I'm trying to extract job descriptions for each post from Indeed website but, the result is not what I expected!
I've written a code to get job descriptions. I'm working with python 2.7 and the latest beautifulsoup. When you open the page and click on each job title, you will see the related information on the right side of the screen. I need to extract those job descriptions for each job on this page. My Code:
import sys
import urllib2
from BeautifulSoup import BeautifulSoup
url = "https://www.indeed.com/jobs?q=construction%20manager&l=Houston%2C%20TX&vjk=8000b2656aae5c08"
html = urllib2.urlopen(url).read()
soup = BeautifulSoup(html)
N = soup.findAll("div", {"id" : "vjs-desc"})
print N
I expected to see the results but instead, I got [] as the result. Is it because the Id is non-unique. If so, how should I edit the code?
the #vjs-desc
element is generated by javascript and the content are from Ajax request. To get the description you need to do that request.
# -*- coding: utf-8 -*-
# it easier to create http request/session using this
import requests
import re, urllib
from BeautifulSoup import BeautifulSoup
url = "https://www......"
# create session
s = requests.session()
html = s.get(url).text
# exctract job IDs
job_ids = ','.join(re.findall(r"jobKeysWithInfo\['(.+?)'\]", html))

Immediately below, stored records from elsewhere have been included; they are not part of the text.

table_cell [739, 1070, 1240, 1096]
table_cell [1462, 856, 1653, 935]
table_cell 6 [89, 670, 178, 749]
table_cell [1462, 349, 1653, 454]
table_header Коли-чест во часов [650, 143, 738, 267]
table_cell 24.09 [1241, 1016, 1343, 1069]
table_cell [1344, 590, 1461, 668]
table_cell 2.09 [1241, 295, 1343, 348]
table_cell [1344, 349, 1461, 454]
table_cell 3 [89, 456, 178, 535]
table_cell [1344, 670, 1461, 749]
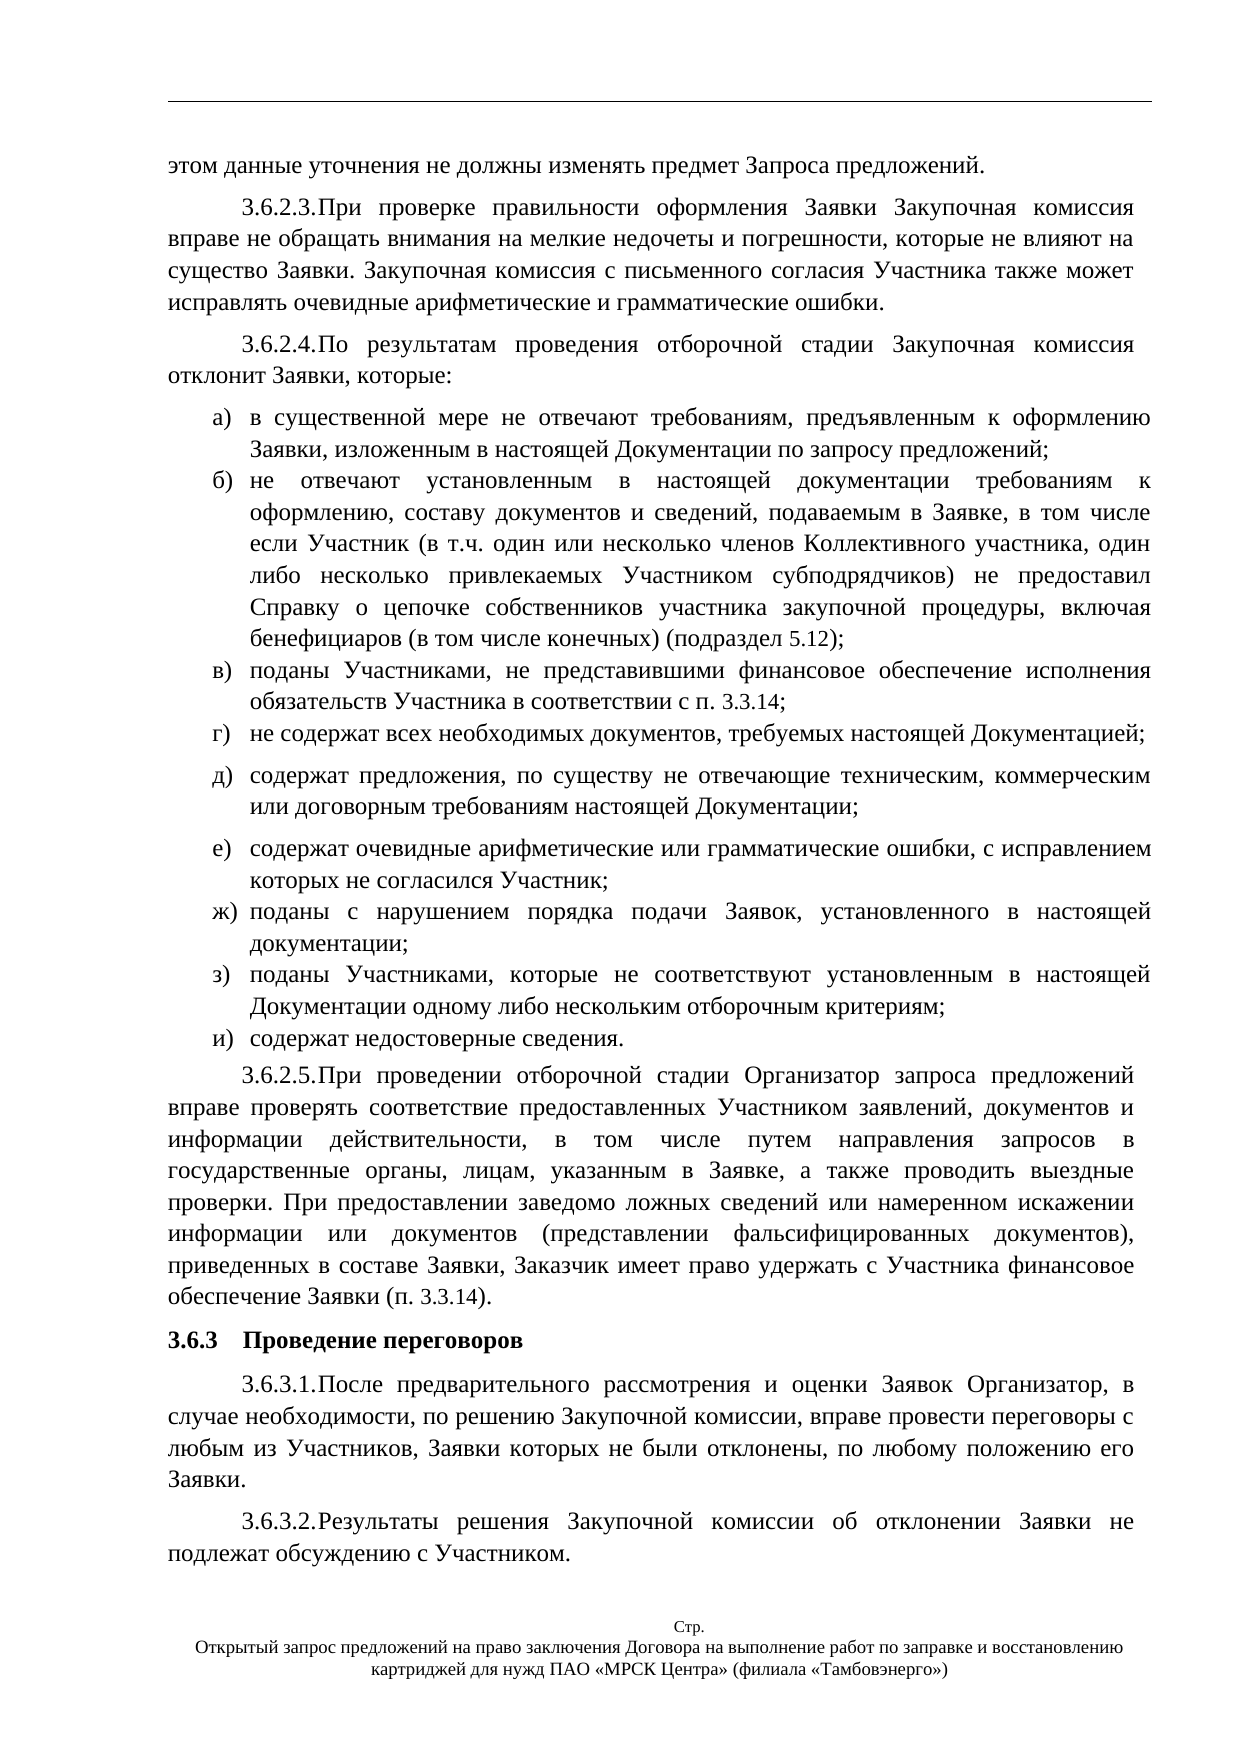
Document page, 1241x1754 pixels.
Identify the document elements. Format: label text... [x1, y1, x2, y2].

list поданы с нарушением порядка подачи Заявок, установленного в настоящей документации; [212, 896, 1152, 957]
list При проведении отборочной стадии Организатор запроса предложений вправе проверять соответствие предоставленных Участником заявлений, документов и информации действительности, в том числе путем направления запросов в государственные органы, лицам, указанным в Заявке, а также проводить выездные проверки. При предоставлении заведомо ложных сведений или намеренном искажении информации или документов (представлении фальсифицированных документов), приведенных в составе Заявки, Заказчик имеет право удержать с Участника финансовое обеспечение Заявки (п. 3.3.14). [168, 1061, 1135, 1310]
list содержат предложения, по существу не отвечающие техническим, коммерческим или договорным требованиям настоящей Документации; [212, 760, 1152, 820]
list содержат очевидные арифметические или грамматические ошибки, с исправлением которых не согласился Участник; [212, 833, 1152, 894]
list поданы Участниками, которые не соответствуют установленным в настоящей Документации одному либо нескольким отборочным критериям; [212, 959, 1152, 1020]
list После предварительного рассмотрения и оценки Заявок Организатор, в случае необходимости, по решению Закупочной комиссии, вправе провести переговоры с любым из Участников, Заявки которых не были отклонены, по любому положению его Заявки. [168, 1369, 1135, 1493]
list Результаты решения Закупочной комиссии об отклонении Заявки не подлежат обсуждению с Участником. [168, 1506, 1135, 1567]
list в существенной мере не отвечают требованиям, предъявленным к оформлению Заявки, изложенным в настоящей Документации по запросу предложений; [212, 402, 1152, 462]
list При проверке правильности оформления Заявки Закупочная комиссия вправе не обращать внимания на мелкие недочеты и погрешности, которые не влияют на существо Заявки. Закупочная комиссия с письменного согласия Участника также может исправлять очевидные арифметические и грамматические ошибки. [168, 192, 1135, 315]
list По результатам проведения отборочной стадии Закупочная комиссия отклонит Заявки, которые: [168, 329, 1135, 389]
list не отвечают установленным в настоящей документации требованиям к оформлению, составу документов и сведений, подаваемым в Заявке, в том числе если Участник (в т.ч. один или несколько членов Коллективного участника, один либо несколько привлекаемых Участником субподрядчиков) не предоставил Справку о цепочке собственников участника закупочной процедуры, включая бенефициаров (в том числе конечных) (подраздел 5.12); [212, 465, 1152, 652]
list поданы Участниками, не представившими финансовое обеспечение исполнения обязательств Участника в соответствии с п. 3.3.14; [212, 655, 1152, 715]
subtitle Проведение переговоров [168, 1326, 1152, 1354]
list содержат недостоверные сведения. [212, 1023, 1152, 1051]
list не содержат всех необходимых документов, требуемых настоящей Документацией; [212, 718, 1152, 747]
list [168, 150, 1135, 179]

ajax_url = 'https://www.indeed.com/rpc/jobdescs?jks=' + urllib.quote(job_ids)
# do Ajax request and convert the response to json
ajax_content = s.get(ajax_url).json()
print(ajax_content)
for id, desc in ajax_content.items():
print id
soup = BeautifulSoup(desc, 'html.parser')
# or try this
# soup = BeautifulSoup(desc.decode('unicode-escape'), 'html.parser')
print soup.text.encode('utf-8')
print('==============================')